Two students of the Eindhoven University of Technology have discovered that the least safe code for your bank card (PIN) is 2580.
They did this by estimating which hand movements are easiest to observe, then calculating the amount of fits for each series of movements. The PIN 2580 on a grid that consists of the rows 123, 456, 789 and x0x requires a continuous downward motion of the hand, and is the only code possible for that series of movements. A bad actor should be able to guess that PIN 100% of the time.
Eindhoven Dichtbij reports that 292 codes can be guessed in three goes after observing hand movements. This also produces a 100% success rate, assuming the bad actors get three attempts before access is blocked. Codes that are relatively safe require lots of back and forth movements.

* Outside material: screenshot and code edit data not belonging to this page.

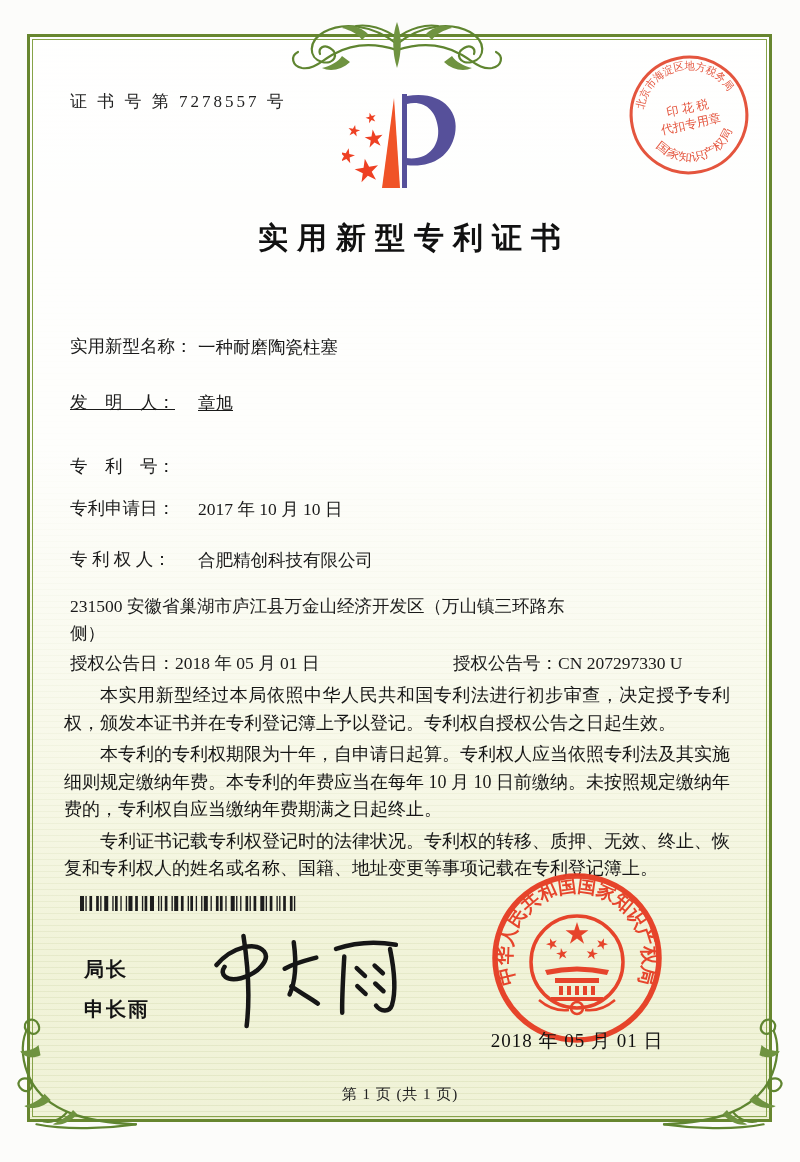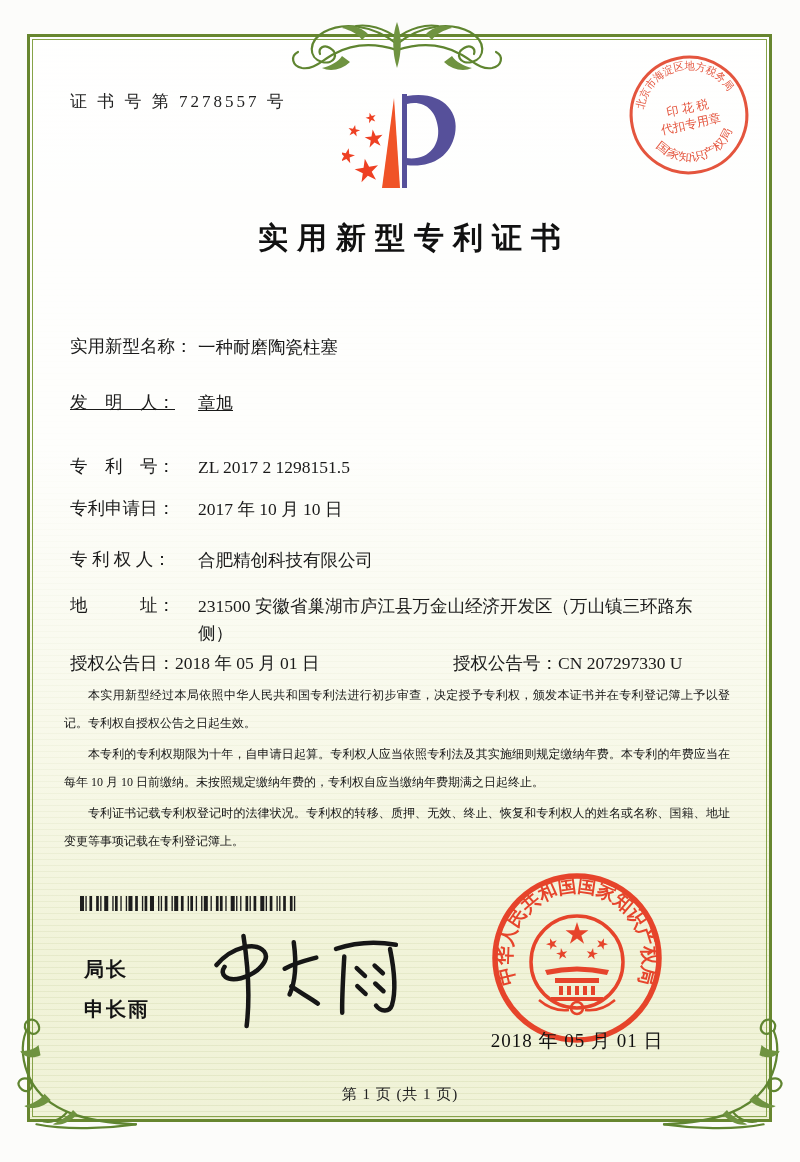"ZL 2017 2 1298151.5" span.field-value { html: <span>ZL 2017 2 1298151.5</span> -> none }
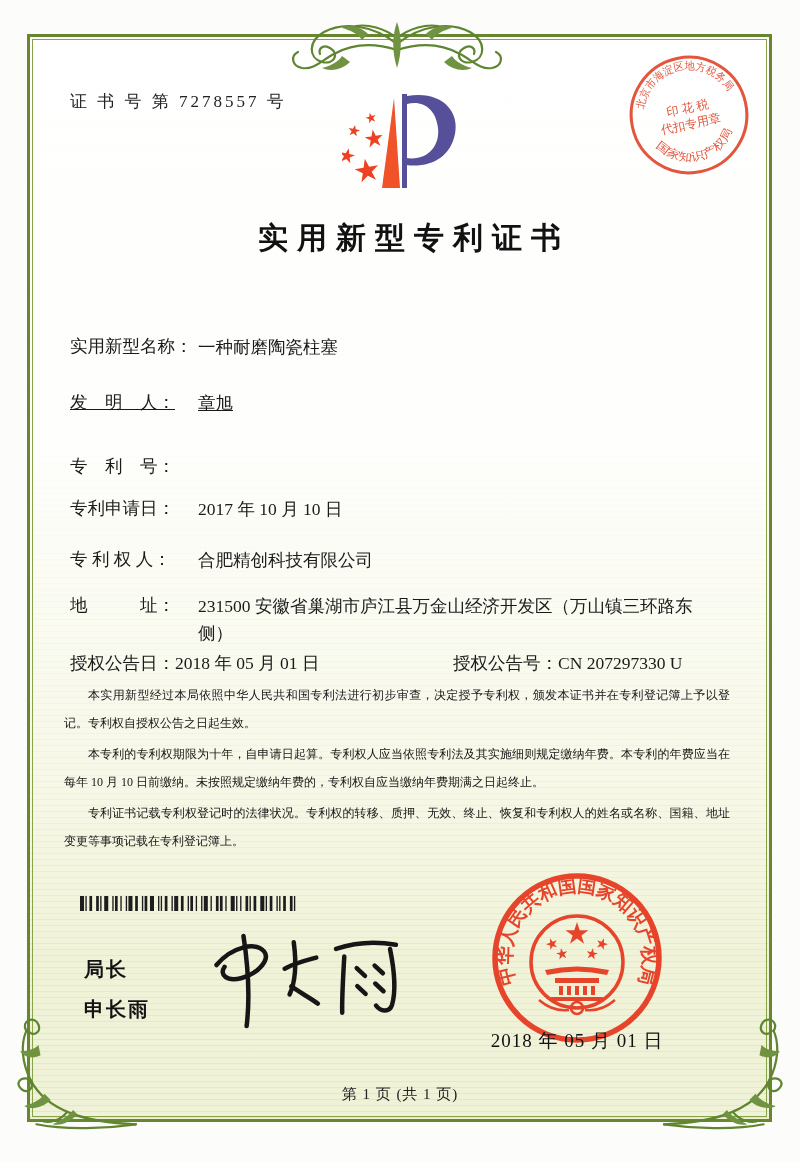"地 址：" span.field-label { html: <span>地 址：</span> -> none }
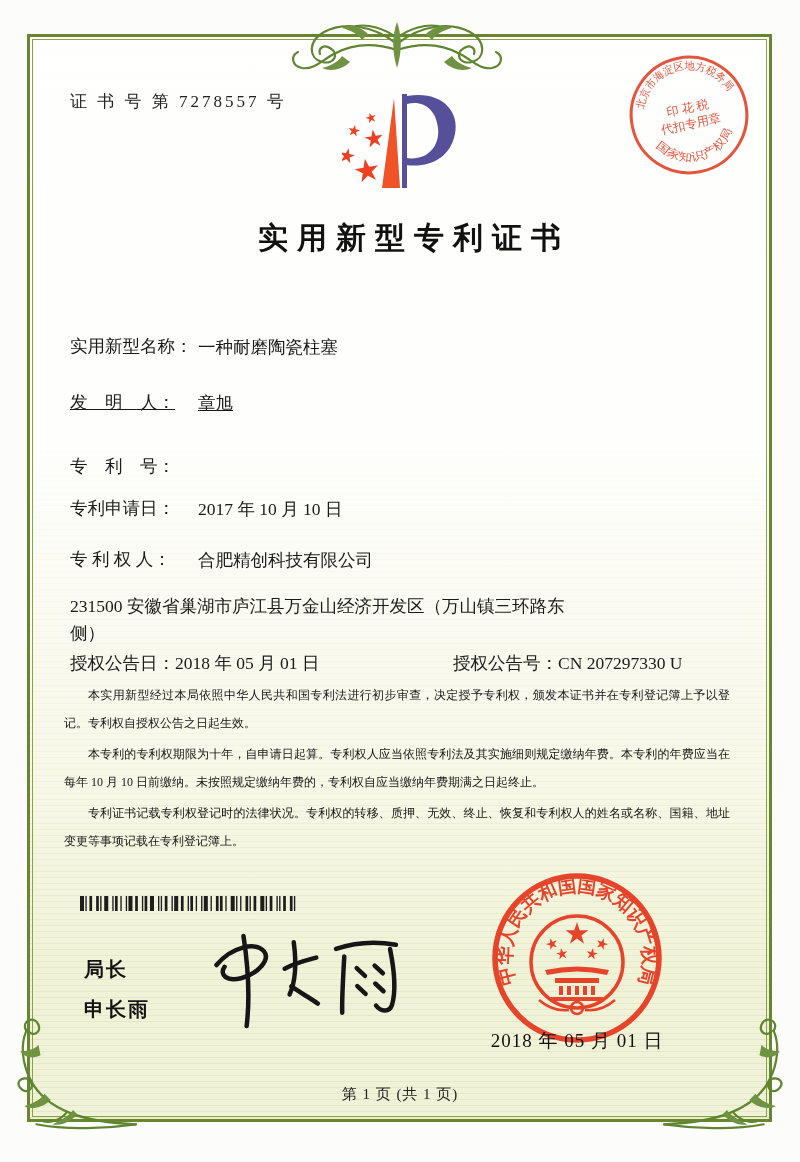"本实用新型经过本局依照中华人民共和国专利法进行初步审查，决定授予专利权，颁发本证" .body-text p { font-size: 12px -> 18px }
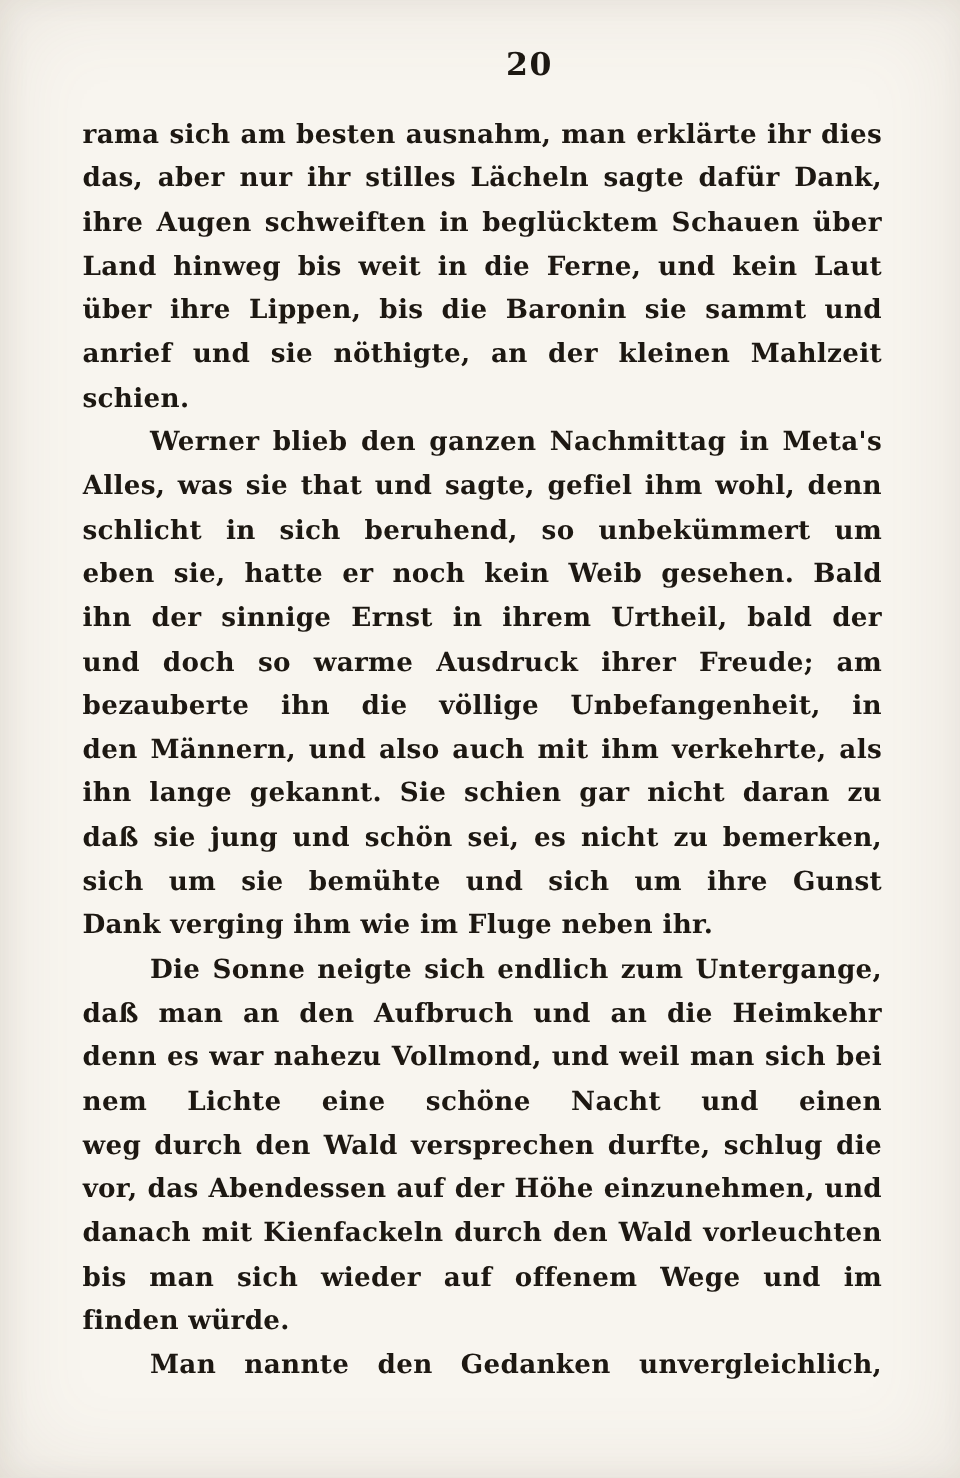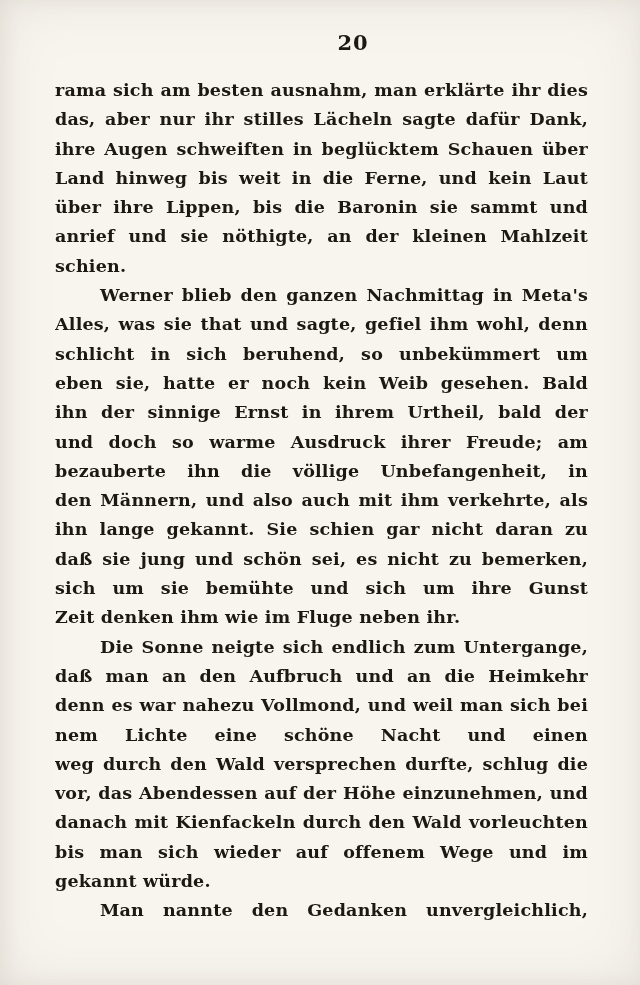"Zeit denken ihm wie im" div.line { text: Zeit denken -> Dank verging }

The code 1959 belongs to the same set of hand movements as 105 other PINs.
I wonder if making fake movements would help against PIN thieves?
The students, Anne Eggels and Aukje Boef, also considered other ways of hacking PINs:
- Dabbing the keys in salts, and measuring which salts were gone after use of the keypad—especially useful for PINs in which the same key is used more than once.*
- Camera surveillance.
- Observing wear and tear of keys—useful in locations where the same PIN is shared my most users, such as nursing home wards.
Aukje Boef has a telling name by the way, as her last name means ‘crook’ in Dutch.
Update: found an article from last year that claims 2580 is the third most used PIN.
*) This is an old trick that I was aware of. To this day paranoid me wipes all keys with his fingers after entering a code.